While pursuing his Bachelor of Science in Mechanical Engineering at Texas A&M University, Zia Islam's love for linguistics, history, anthropology, and photography led to a fusion of these passions. In 1995, his interests paved the path to independently research neo-fascism within the German political circles for the History Department at Texas A&M University. His photographic endeavors have taken him from the Auschwitz concentration camp in Poland to Bosnian refugees living in Croatia, where he was employed by a grass-roots relief agency funded by United Nations. Racing against time, he also spent several summers capturing the architectural remains of the once shattered East Berlin, which was being renovated at lighting speeds after reunification. In 1997, while doing social work in his home state of Assam, India, Zia Islam was intrigued by the tribal populations of the region and soon began to photographically document their lives. His interest in photography and his love of tribal cultures led him to spearhead the Aienla Project. After completing his degree in 1999, he continues to dedicate himself to researching and preserving the heritage of tribal cultures.
Gwendolyn Hylsop is a PhD student in linguistics at the University of Oregon specializing in documentary and descriptive linguistics of languages in Northeast India and Bhutan. While finishing her B.S. with distinction in linguistics from the University of Wisconsin-Madison, she began the fieldwork in rural Mexico that would eventually shape her personal and professional purpose. She firmly believes that mankind has much to gain from the knowledge interwoven in the world's languages, and as a linguist, her goal is to preserve as much as possible of these languages.

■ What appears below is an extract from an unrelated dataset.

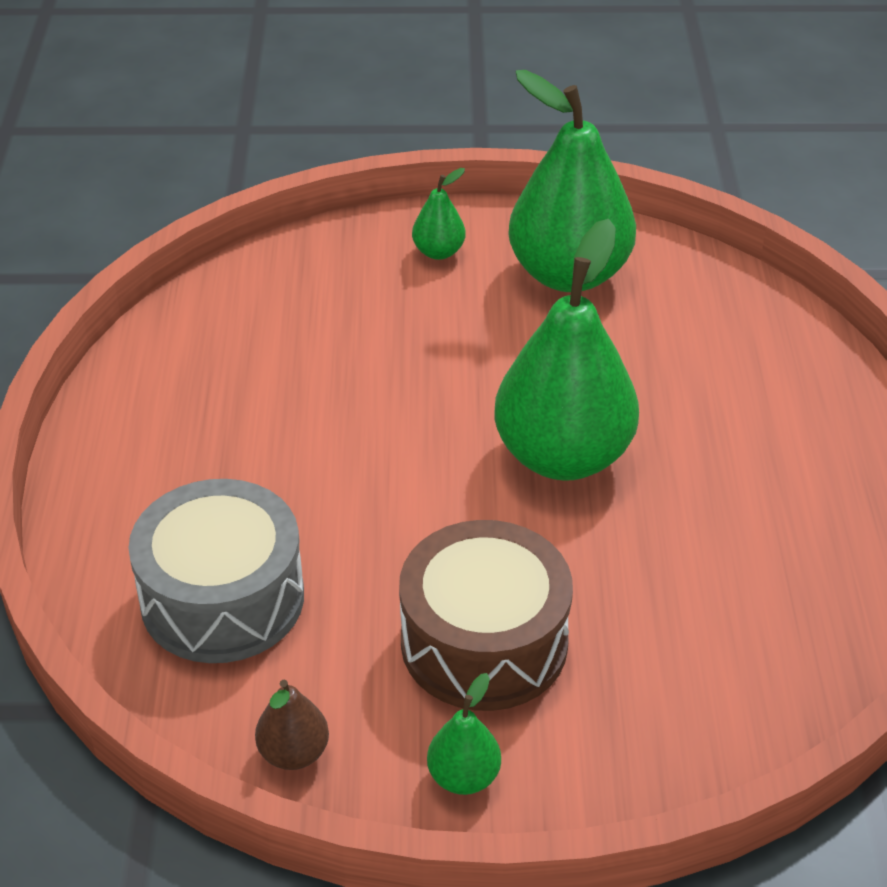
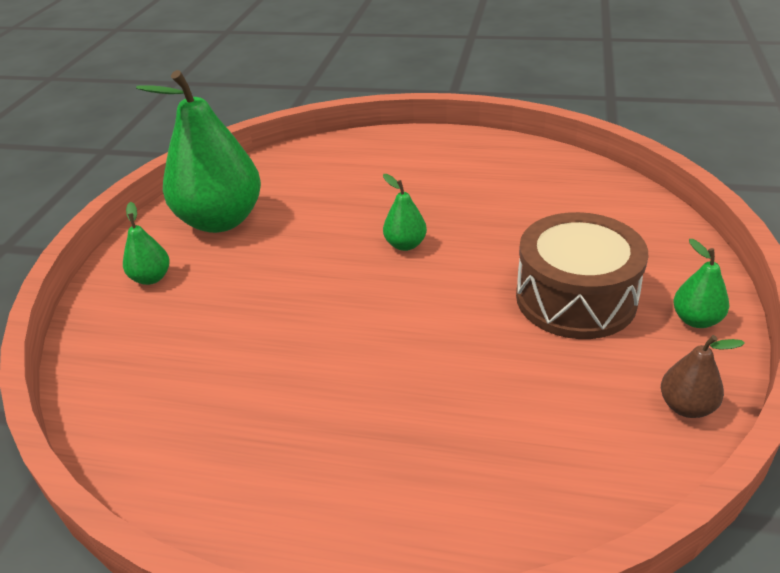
camera: 75 degrees left, 5 degrees down
(222, 598) = (520, 442): grey drum -> none
(563, 456) = (405, 245): green pear -> green pear, size x0.43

She has conducted fieldwork on a variety of Zapotec in Oaxaca, Mexico and produced a description of its phonology. Her passion for languages extends especially into Asia. She learned and has taught Hindi, has been studying Mandarin Chinese, and conducted fieldwork on White Hmong, producing a description of its classifying system. She wrote her MA thesis (University of Oregon 2006) on the Phonetics and Phonology of Kurtoep, a Tibeto-Burman language of Bhutan. She has presented her work at a number of conferences and has published on Zapotec, Kurtoep and the area of tonogenesis. Gwendolyn's website
While obtaining a Degree in Law in northeast India, Helen Dawngliani met Zia Islam who happened to be photographing the Mizo tribe in 1997. A Mizo tribal herself, she became a key contributor to the project by assisting him as a translator and was a staunch advocate for preserving the traditions of her people. Her undying support and dedication to the tribal cultures of northeast India led her to become one of the co-founders of the Aienla Project.
Also having lived in northeast India, Tehmina Islam developed an interest in human rights and the cultural plight of indigenous peoples across the world from an early age. She began her human rights work with Amnesty International and Students for a Free Tibet in high school and remained active with these two organizations throughout college. After completing her Bachelor of Science in International Studies at the University of Wisconsin - Madison, she lived in Kenya for a year, working for a maternal health program. Upon her return in 2006, she completed midwifery school and became a Licensed Midwife (LM) and Certified Professional Midwife (CPM). She has a home birth midwifery practice in Madison, Wisconsin and continues to stay involved in the human rights struggle.